DİSK-AR asgari ücretle ilgili çok kapsamlı bir araştırma raporu yayımladı. Önümüzdeki günlerde bu rapordan hepimiz çok yararlanacağız. Bugün söz konusu araştırmadan bir bölüm aktarmakla yetineceğim…
■ 2024 yılı verilerine göre 9,5 milyon işçi, asgari ücretin altı ve yüzde 10 fazlası arasında, yani asgari ücret komşuluğunda çalışıyor.
■ Bir başka deyişle 2024 yılı itibarıyla tüm özel sektör işçilerinin yüzde 53,2’si asgari ücret komşuluğunda ücret alıyor.
■ Ücretle çalışanların 8,4 milyonu (yüzde 46,7’si) asgari ücret ve altında ücretle çalıştığını söylüyor.
■ Asgari ücretin yüzde 5 fazlası ücretle ve asgari ücretin altında bir ücretle çalışanlar tüm özel sektör çalışanlarının yüzde 49,6’sını (8,9 milyon) oluşturuyor.
■ Türkiye’de 11,2 milyon işçi (yüzde 62,5) asgari ücretin yüzde 20 fazlası ve altında ücretle çalışırken, asgari ücretin iki katından fazla ücret alanlar işçilerin yalnızca yüzde 12,7’sini oluşturuyor.
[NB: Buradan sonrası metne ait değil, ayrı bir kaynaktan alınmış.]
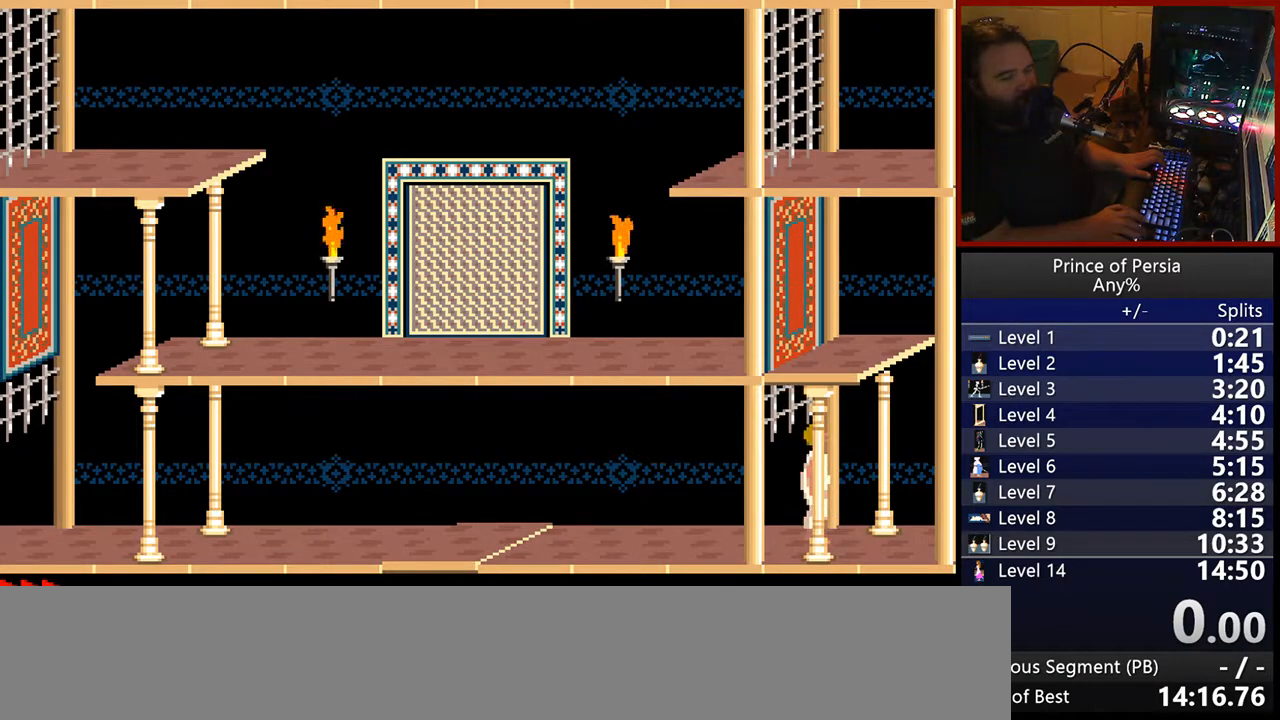
{"keys": [], "events": []}
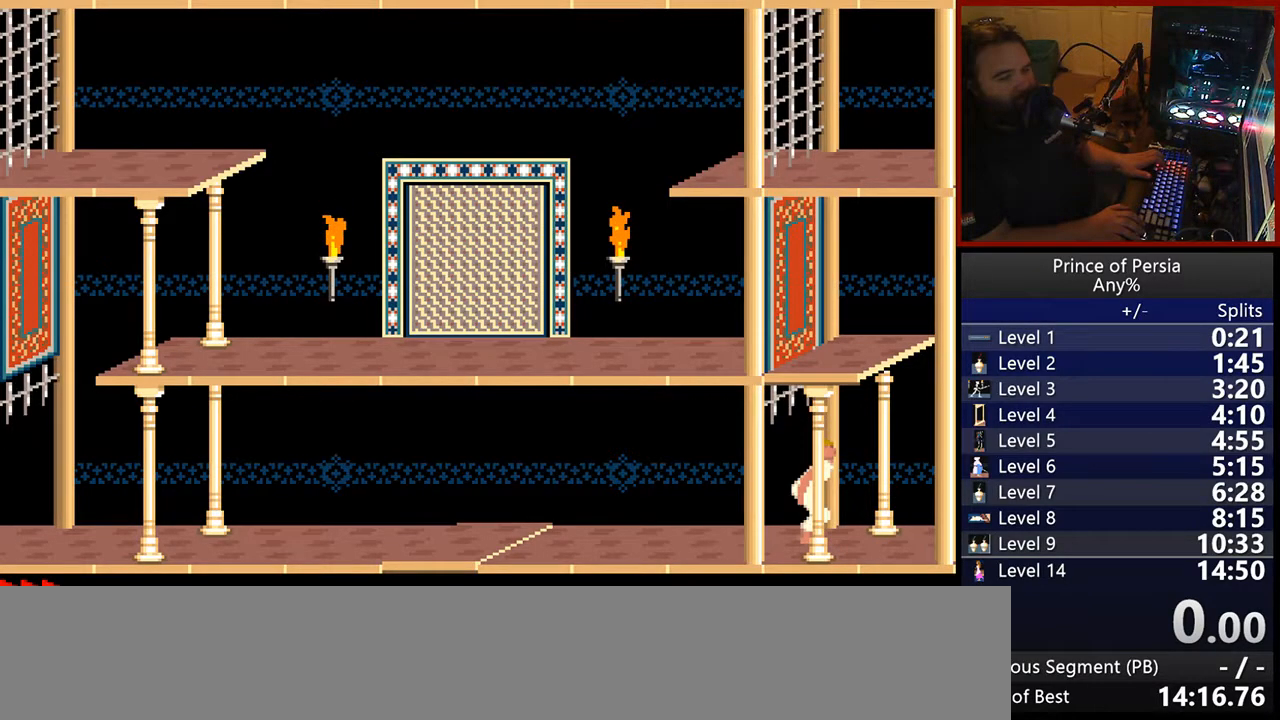
{"keys": [], "events": []}
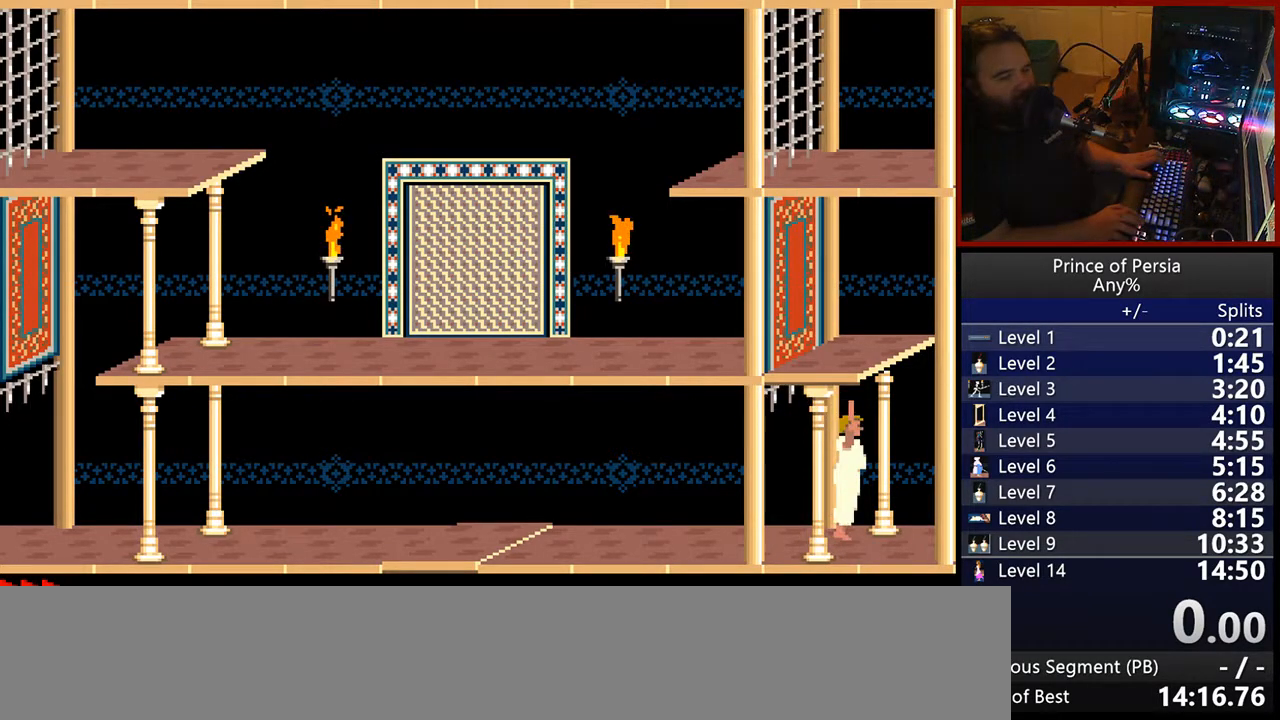
{"keys": ["right"], "events": [[117, "right", "down"]]}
11,2 milyon x 4 = 45 milyon
DİSK-AR’ın araştırmasının sonuçları çok çarpıcı…
11,2 milyon işçi asgari ücretin yüzde 20 fazlasına kadar ücret alıyor. Bu 11,2 milyonun içinde asgari ücretli de var, asgari ücretten az alan da, yüzde 20’ye kadar fazla alan da.
Bu işçilerin bir kısmı asgari ücretten düşük, bir kısmı yüksek ücret alıyor olsun, ortalamayı da asgari ücretin biraz üstü kabul edelim.
Varsayalım her hane dört kişiden oluşuyor ve her hanede bir kişi çalışıyor. Sonuç; 45 milyonluk nüfusu kapsayan 11 milyon haneye yalnızca asgari ücretten bir miktar fazla para giriyor. Bu yıl için söylersek 22-23 bin lira. Bu tutar seneye de öyle görünüyor ki ancak 27-28 bin lira dolayında olacak.
Asgari ücreti iyi kötü gerçek harcama düzeyine göre belirlemeye yarayacak o pembe not kağıdı da yok artık. “Asgari ücret şu kadar olacak” deniliyor ve oluyor!